> Request: Please print every line of text from the items below unchanged, omitting the pictures.

> Data for the task:
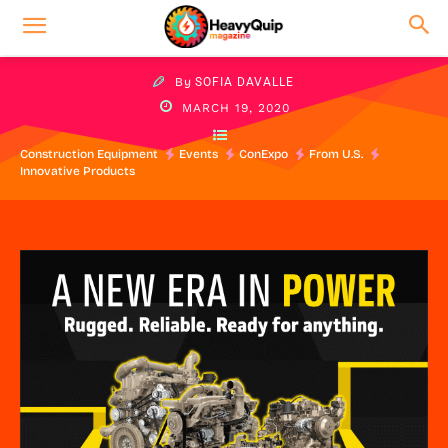
By
SOFIA DAVALLE
MARCH 19, 2020
Construction Equipment
Events
ConExpo
From U.S.
Innovative Products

> Response to this task:
By
SOFIA DAVALLE
MARCH 19, 2020
Construction Equipment
Events
ConExpo
From U.S.
Innovative Products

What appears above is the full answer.